=== Your assignment ===
Using the records that appear below, write out exactly the lines from the one with "результатов начального образования. 1 класс." through the one with "Русский язык. Проверочные работы. 1 класс.", keeping both end lines.

=== Input data ===

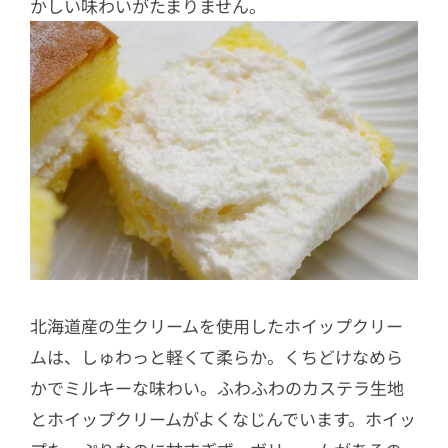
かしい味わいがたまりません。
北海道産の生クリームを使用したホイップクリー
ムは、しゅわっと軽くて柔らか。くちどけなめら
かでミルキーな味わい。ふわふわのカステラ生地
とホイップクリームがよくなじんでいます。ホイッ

* * *

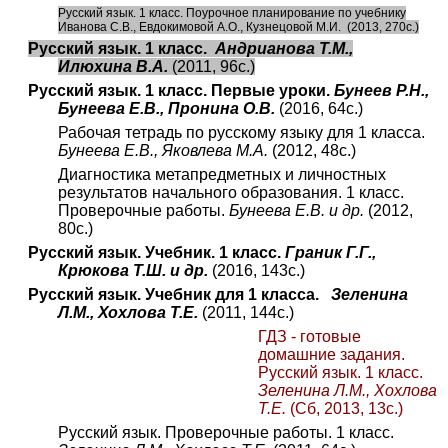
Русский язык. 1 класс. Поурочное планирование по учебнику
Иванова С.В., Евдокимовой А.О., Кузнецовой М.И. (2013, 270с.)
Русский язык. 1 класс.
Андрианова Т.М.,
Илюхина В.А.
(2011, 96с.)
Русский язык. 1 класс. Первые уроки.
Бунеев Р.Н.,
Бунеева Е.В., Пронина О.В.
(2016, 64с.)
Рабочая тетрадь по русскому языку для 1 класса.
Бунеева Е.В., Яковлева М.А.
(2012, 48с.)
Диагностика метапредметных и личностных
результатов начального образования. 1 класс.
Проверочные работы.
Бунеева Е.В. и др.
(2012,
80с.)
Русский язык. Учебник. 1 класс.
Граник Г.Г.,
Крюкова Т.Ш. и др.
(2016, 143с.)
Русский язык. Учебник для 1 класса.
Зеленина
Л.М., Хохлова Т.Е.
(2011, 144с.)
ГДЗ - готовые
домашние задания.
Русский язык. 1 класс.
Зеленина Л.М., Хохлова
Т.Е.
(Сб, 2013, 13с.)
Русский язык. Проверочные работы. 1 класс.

=== Task solution ===
результатов начального образования. 1 класс.
Проверочные работы.
Бунеева Е.В. и др.
(2012,
80с.)
Русский язык. Учебник. 1 класс.
Граник Г.Г.,
Крюкова Т.Ш. и др.
(2016, 143с.)
Русский язык. Учебник для 1 класса.
Зеленина
Л.М., Хохлова Т.Е.
(2011, 144с.)
ГДЗ - готовые
домашние задания.
Русский язык. 1 класс.
Зеленина Л.М., Хохлова
Т.Е.
(Сб, 2013, 13с.)
Русский язык. Проверочные работы. 1 класс.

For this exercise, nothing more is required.